WHAT NEEDS TO BE DONE - Leave every picture out and write out the records below exactly.

SUPPLIED DATA -
::::::::

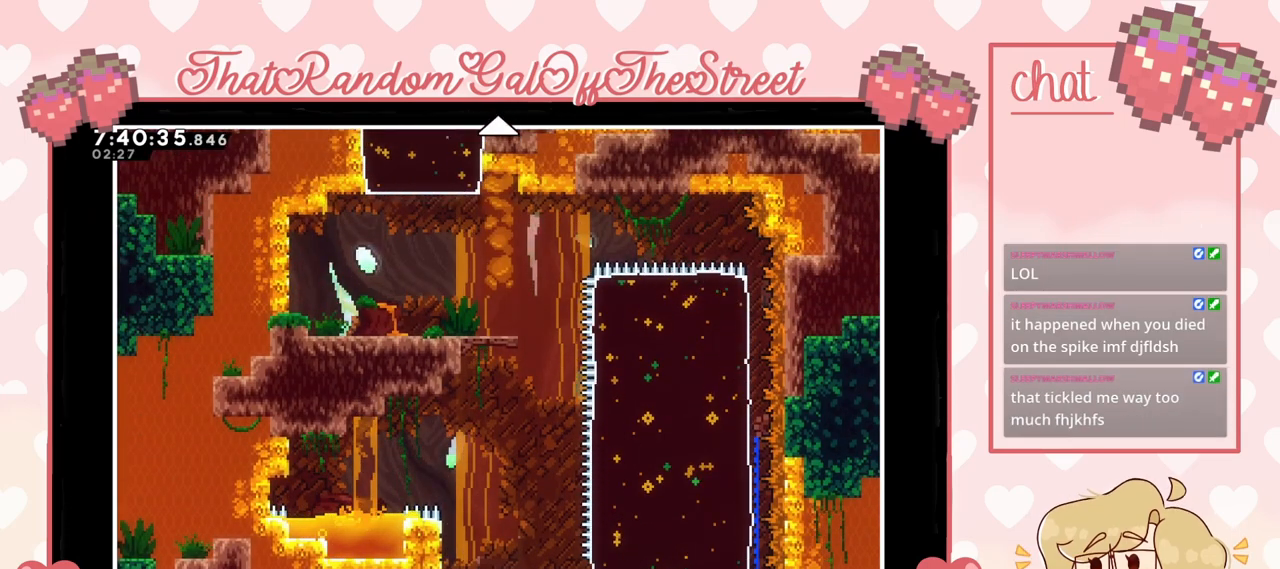
{"buttons": [], "left_stick": "up-right", "right_stick": "center", "events": [[167, "left_stick", "center"], [467, "left_stick", "up-right"]]}
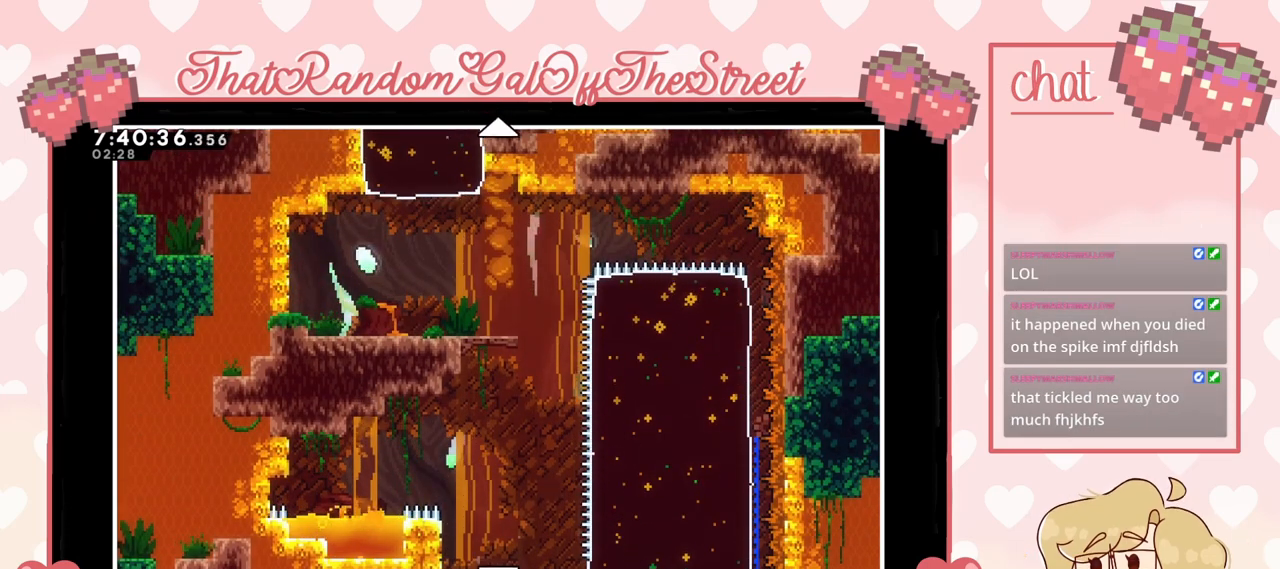
{"buttons": [], "left_stick": "up", "right_stick": "center", "events": [[200, "left_stick", "up"]]}
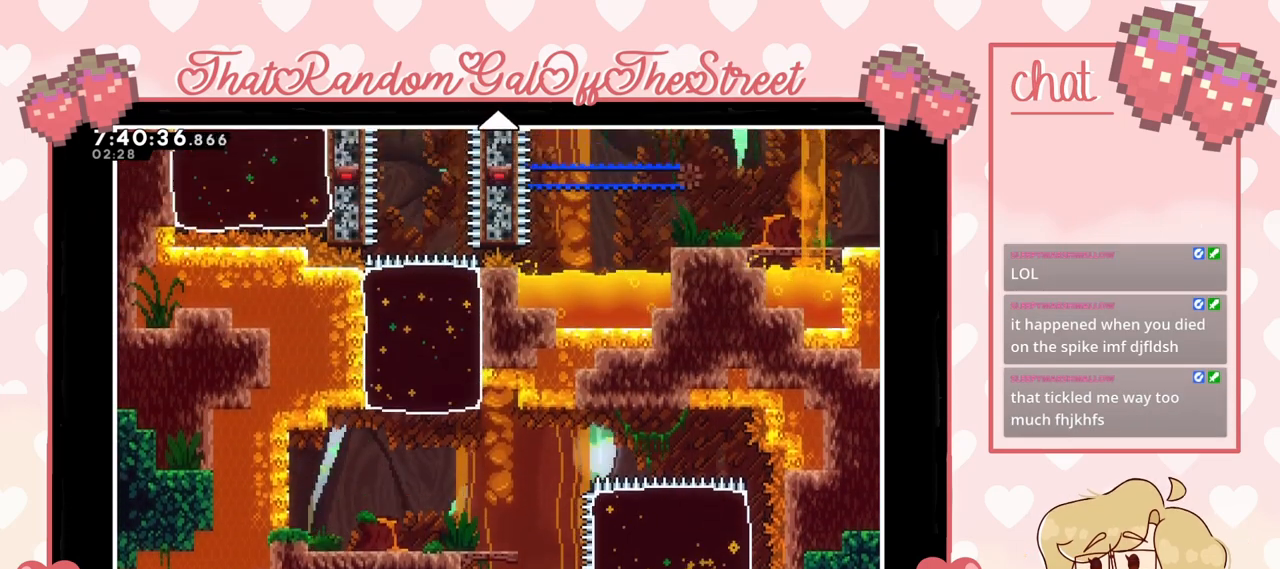
{"buttons": [], "left_stick": "center", "right_stick": "center", "events": [[233, "left_stick", "center"]]}
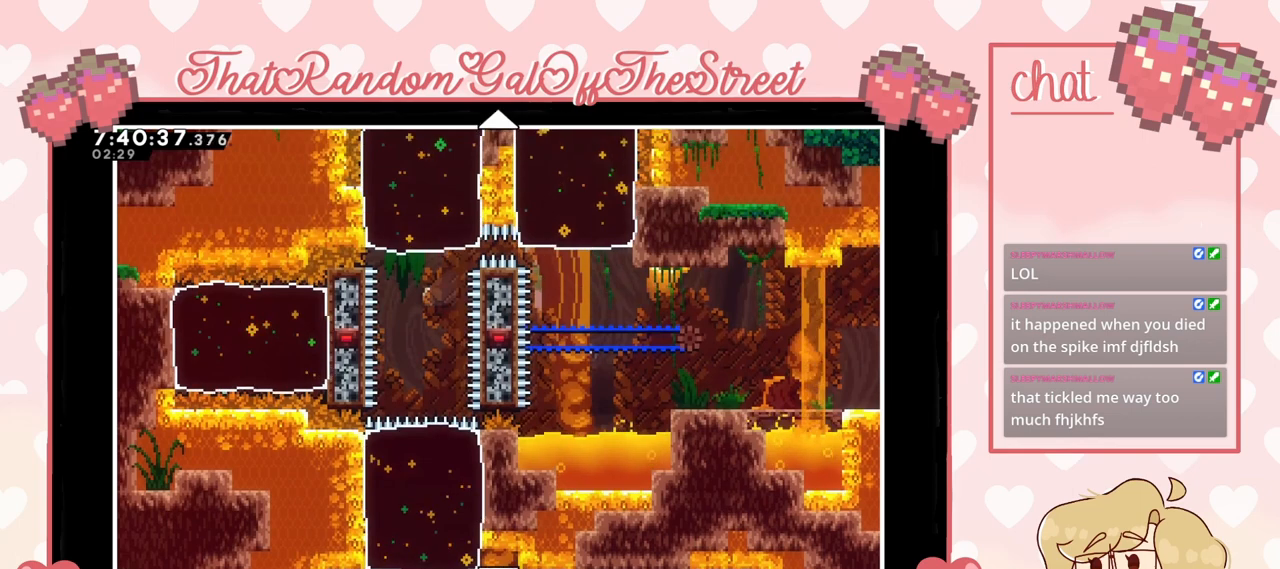
{"buttons": [], "left_stick": "center", "right_stick": "center", "events": []}
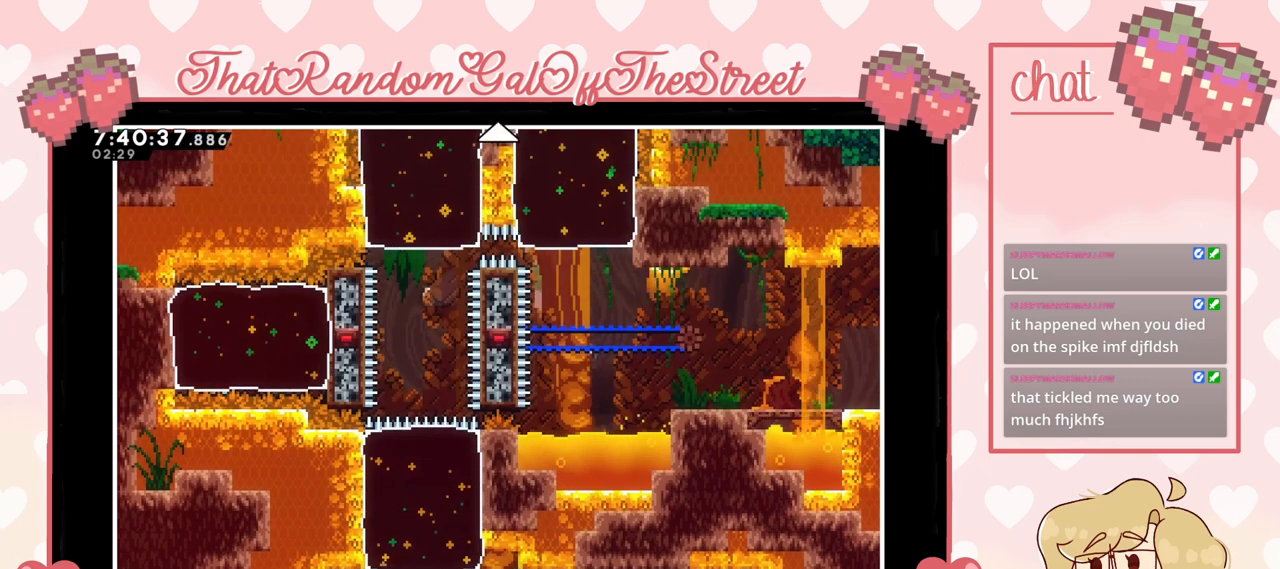
{"buttons": [], "left_stick": "center", "right_stick": "center", "events": []}
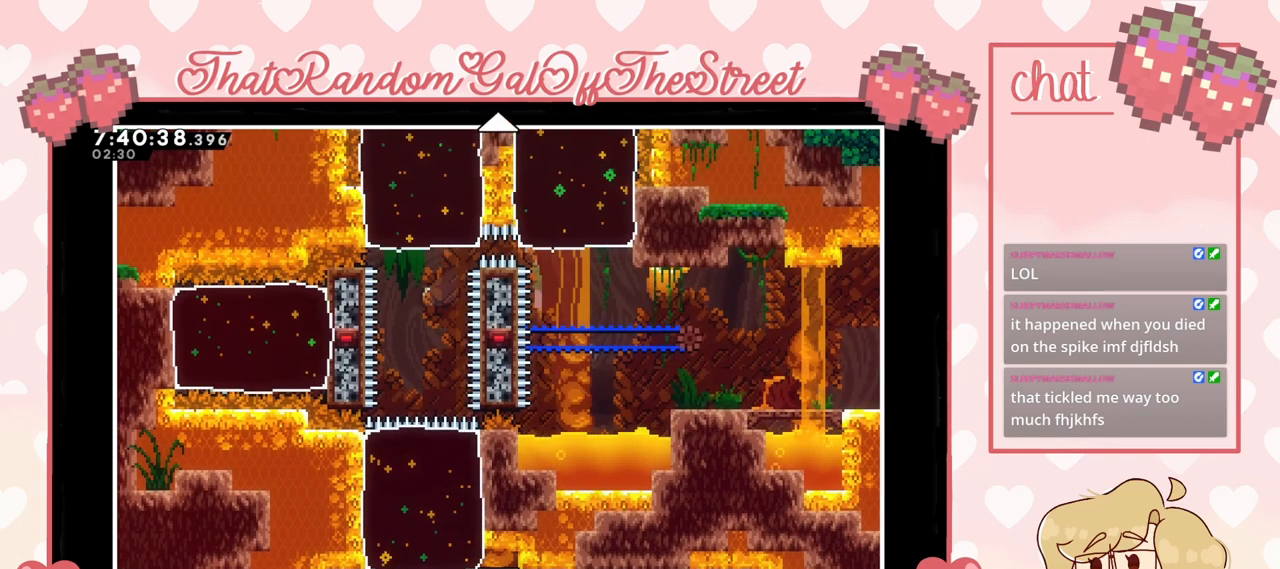
{"buttons": [], "left_stick": "center", "right_stick": "center", "events": []}
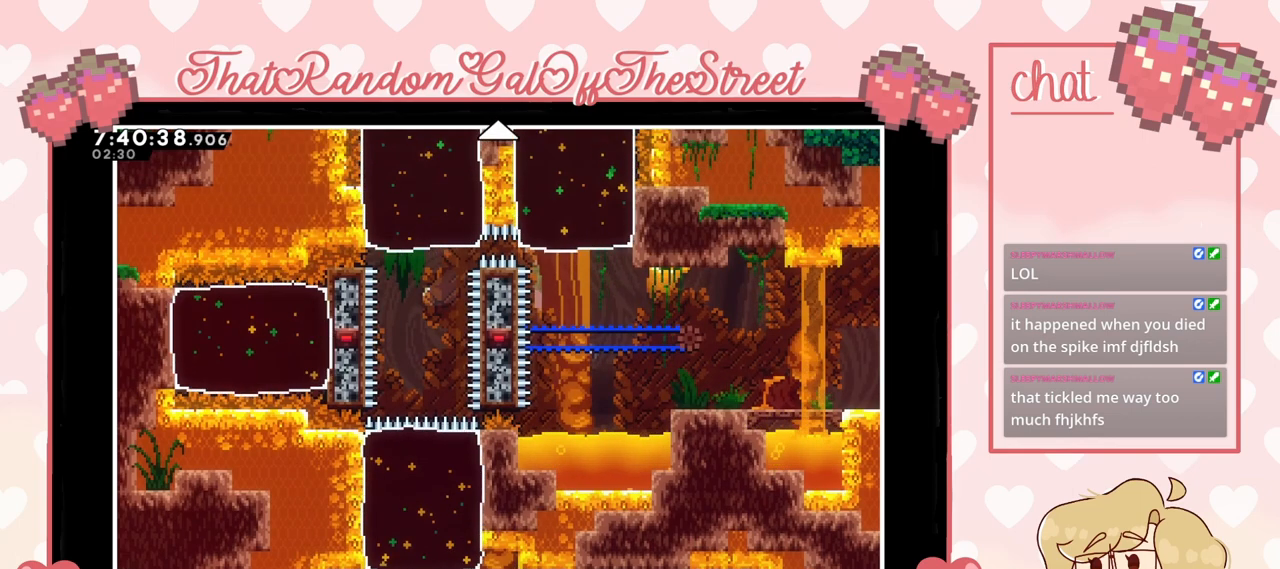
{"buttons": [], "left_stick": "center", "right_stick": "center", "events": []}
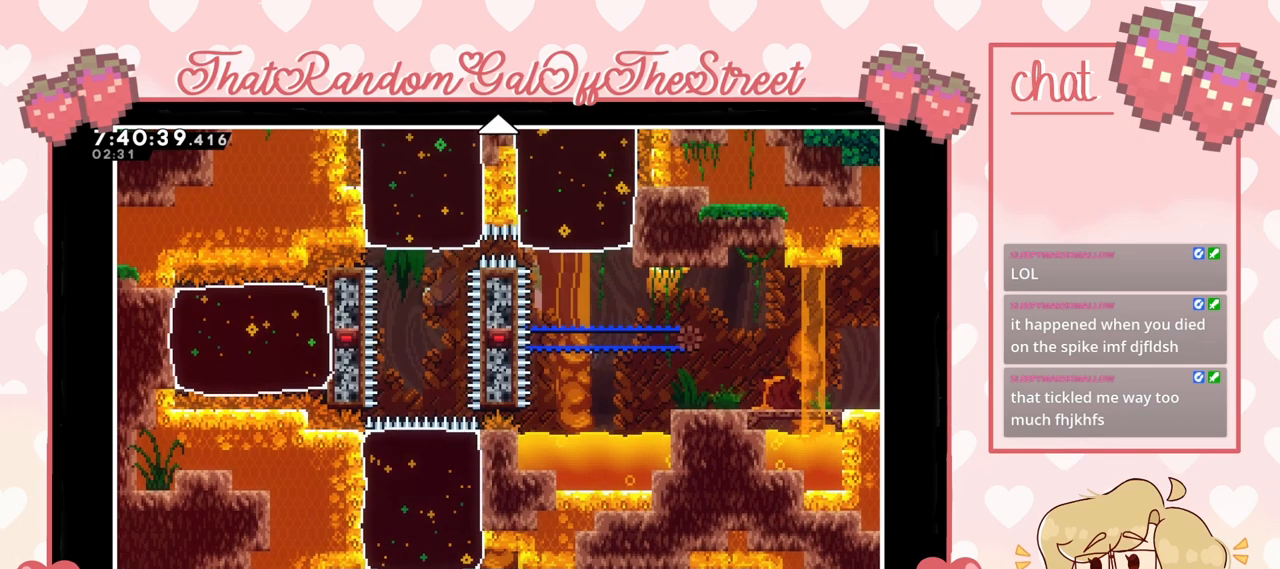
{"buttons": [], "left_stick": "center", "right_stick": "center", "events": []}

::::::::

ANSWER FOR THIS EXERCISE -
{"buttons": [], "left_stick": "up-right", "right_stick": "center", "events": [[167, "left_stick", "center"], [467, "left_stick", "up-right"]]}
{"buttons": [], "left_stick": "up", "right_stick": "center", "events": [[200, "left_stick", "up"]]}
{"buttons": [], "left_stick": "center", "right_stick": "center", "events": [[233, "left_stick", "center"]]}
{"buttons": [], "left_stick": "center", "right_stick": "center", "events": []}
{"buttons": [], "left_stick": "center", "right_stick": "center", "events": []}
{"buttons": [], "left_stick": "center", "right_stick": "center", "events": []}
{"buttons": [], "left_stick": "center", "right_stick": "center", "events": []}
{"buttons": [], "left_stick": "center", "right_stick": "center", "events": []}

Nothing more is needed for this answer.